The tent is also where the United States Slow Smoke Championship is held, traditionally on each show's Sunday. Sometimes additional events are held inside, such as tobacco blending contests. Brian Levine has hosted his PipesMagazine.com Radio Show from the Chicago tent. And it's open all day and all night for having a comfortable smoke whenever wanted.
The Chicago show is big enough to merit a pre show. While the exhibition is held over the weekend (traditionally the first weekend in May), exhibitor space is also made available in the tent on Friday, with half-tables provided on a first come basis and with no fee. It's a great appetizer for the show, and exhibitors unable to have a table at the show can still display.
Frank Burla has retired from directing the show, and Craig Cobine, who has donated thousands of hours of his time to the show over the years, now fills that role, and has for the past handful of years. He's a remarkable man, soft spoken and keenly intelligent, friendly and interesting, and with a sharp eye for pipes.
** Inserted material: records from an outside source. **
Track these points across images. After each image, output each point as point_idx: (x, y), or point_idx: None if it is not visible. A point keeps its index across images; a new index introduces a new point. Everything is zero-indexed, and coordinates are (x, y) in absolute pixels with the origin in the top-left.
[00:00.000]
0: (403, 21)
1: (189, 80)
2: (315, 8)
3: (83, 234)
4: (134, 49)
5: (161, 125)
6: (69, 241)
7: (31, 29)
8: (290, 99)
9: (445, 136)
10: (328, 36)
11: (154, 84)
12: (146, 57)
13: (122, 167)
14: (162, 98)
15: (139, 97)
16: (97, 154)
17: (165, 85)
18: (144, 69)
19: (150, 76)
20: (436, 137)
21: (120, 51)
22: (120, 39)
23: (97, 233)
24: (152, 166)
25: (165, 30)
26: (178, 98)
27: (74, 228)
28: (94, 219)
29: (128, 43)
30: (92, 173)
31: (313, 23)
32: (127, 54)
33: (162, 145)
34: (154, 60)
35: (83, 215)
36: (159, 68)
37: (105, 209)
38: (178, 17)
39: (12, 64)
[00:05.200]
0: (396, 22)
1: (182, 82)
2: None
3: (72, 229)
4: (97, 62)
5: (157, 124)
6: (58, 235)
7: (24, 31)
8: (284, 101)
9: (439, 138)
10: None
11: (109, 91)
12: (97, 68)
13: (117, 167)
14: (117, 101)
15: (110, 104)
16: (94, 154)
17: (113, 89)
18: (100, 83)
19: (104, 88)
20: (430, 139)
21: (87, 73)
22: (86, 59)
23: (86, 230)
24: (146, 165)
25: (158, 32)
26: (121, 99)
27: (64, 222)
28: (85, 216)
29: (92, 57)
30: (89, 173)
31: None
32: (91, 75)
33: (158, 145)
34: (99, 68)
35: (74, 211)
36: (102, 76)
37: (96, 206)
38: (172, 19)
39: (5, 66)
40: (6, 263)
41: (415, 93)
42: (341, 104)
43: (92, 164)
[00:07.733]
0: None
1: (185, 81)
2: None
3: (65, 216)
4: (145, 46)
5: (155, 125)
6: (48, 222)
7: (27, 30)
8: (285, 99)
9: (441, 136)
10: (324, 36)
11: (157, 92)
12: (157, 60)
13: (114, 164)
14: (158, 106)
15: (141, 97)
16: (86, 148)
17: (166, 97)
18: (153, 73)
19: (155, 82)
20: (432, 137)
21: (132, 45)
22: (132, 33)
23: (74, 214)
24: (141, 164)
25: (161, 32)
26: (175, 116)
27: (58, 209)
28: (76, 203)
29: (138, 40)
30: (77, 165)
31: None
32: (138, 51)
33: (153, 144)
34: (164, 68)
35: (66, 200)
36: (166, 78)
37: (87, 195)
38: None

All pipe shows have enormous merit, of course, each with its own personality and each requiring a huge expenditure of time and expense for the club holding it. Many prefer smaller shows, because it's impossible to see everything at a show that's as large as Chicago's, and every show is more than worth attending. Yet for the widest variety of companionship and conversation, products and events, Chicago certainly excels. It's unlikely that we'll see the Chicago show return this year, but with its history and momentum, its popularity and its breadth of experiences for every attendee, it will be back, because the show goes on.